[Dataset excerpts]

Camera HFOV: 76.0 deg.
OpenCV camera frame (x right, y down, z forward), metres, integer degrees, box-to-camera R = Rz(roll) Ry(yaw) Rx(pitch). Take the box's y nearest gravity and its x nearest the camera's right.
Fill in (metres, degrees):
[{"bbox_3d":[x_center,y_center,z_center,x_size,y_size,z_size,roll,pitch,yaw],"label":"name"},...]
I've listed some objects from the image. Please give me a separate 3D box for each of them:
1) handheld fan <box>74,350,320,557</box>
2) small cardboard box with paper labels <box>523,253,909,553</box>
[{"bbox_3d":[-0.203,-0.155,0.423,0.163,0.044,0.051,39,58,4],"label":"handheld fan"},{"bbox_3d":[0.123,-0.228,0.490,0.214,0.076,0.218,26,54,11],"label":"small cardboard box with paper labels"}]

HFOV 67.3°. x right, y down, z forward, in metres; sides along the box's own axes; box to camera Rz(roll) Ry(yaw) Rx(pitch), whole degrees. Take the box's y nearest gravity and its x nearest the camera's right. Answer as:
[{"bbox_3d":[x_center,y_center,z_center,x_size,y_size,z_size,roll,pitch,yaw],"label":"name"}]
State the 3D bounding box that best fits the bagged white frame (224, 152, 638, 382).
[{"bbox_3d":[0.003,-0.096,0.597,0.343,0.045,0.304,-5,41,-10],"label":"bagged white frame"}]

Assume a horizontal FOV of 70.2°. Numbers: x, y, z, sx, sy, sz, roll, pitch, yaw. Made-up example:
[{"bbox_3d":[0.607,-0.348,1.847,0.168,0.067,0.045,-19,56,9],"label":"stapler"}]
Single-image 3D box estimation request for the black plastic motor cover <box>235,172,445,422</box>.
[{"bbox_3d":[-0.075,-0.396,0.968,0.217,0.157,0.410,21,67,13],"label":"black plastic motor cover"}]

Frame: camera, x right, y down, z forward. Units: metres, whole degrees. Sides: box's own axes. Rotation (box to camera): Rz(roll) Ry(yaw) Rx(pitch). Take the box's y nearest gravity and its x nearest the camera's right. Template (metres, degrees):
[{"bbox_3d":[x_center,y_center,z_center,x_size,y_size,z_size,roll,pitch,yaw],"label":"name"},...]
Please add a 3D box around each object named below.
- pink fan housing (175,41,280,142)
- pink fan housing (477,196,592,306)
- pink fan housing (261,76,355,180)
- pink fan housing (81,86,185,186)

> **ABOUT THIS TASK**: A complete, exact copy of the records is what is needed.

> **YOUR SOLUTION**:
Camera HFOV: 76.0 deg.
OpenCV camera frame (x right, y down, z forward), metres, integer degrees, box-to-camera R = Rz(roll) Ry(yaw) Rx(pitch). Take the box's y nearest gravity and its x nearest the camera's right.
Fill in (metres, degrees):
[{"bbox_3d":[x_center,y_center,z_center,x_size,y_size,z_size,roll,pitch,yaw],"label":"name"},...]
I've listed some objects from the image. Please give me a separate 3D box for each of them:
1) handheld fan <box>74,350,320,557</box>
2) small cardboard box with paper labels <box>523,253,909,553</box>
[{"bbox_3d":[-0.203,-0.155,0.423,0.163,0.044,0.051,39,58,4],"label":"handheld fan"},{"bbox_3d":[0.123,-0.228,0.490,0.214,0.076,0.218,26,54,11],"label":"small cardboard box with paper labels"}]

HFOV 67.3°. x right, y down, z forward, in metres; sides along the box's own axes; box to camera Rz(roll) Ry(yaw) Rx(pitch), whole degrees. Take the box's y nearest gravity and its x nearest the camera's right. Answer as:
[{"bbox_3d":[x_center,y_center,z_center,x_size,y_size,z_size,roll,pitch,yaw],"label":"name"}]
State the 3D bounding box that best fits the bagged white frame (224, 152, 638, 382).
[{"bbox_3d":[0.003,-0.096,0.597,0.343,0.045,0.304,-5,41,-10],"label":"bagged white frame"}]

Assume a horizontal FOV of 70.2°. Numbers: x, y, z, sx, sy, sz, roll, pitch, yaw. Made-up example:
[{"bbox_3d":[0.607,-0.348,1.847,0.168,0.067,0.045,-19,56,9],"label":"stapler"}]
Single-image 3D box estimation request for the black plastic motor cover <box>235,172,445,422</box>.
[{"bbox_3d":[-0.075,-0.396,0.968,0.217,0.157,0.410,21,67,13],"label":"black plastic motor cover"}]

Frame: camera, x right, y down, z forward. Units: metres, whole degrees. Sides: box's own axes. Rotation (box to camera): Rz(roll) Ry(yaw) Rx(pitch). Take the box's y nearest gravity and its x nearest the camera's right. Template (metres, degrees):
[{"bbox_3d":[x_center,y_center,z_center,x_size,y_size,z_size,roll,pitch,yaw],"label":"name"},...]
Please add a 3D box around each object named below.
- pink fan housing (175,41,280,142)
- pink fan housing (477,196,592,306)
- pink fan housing (261,76,355,180)
- pink fan housing (81,86,185,186)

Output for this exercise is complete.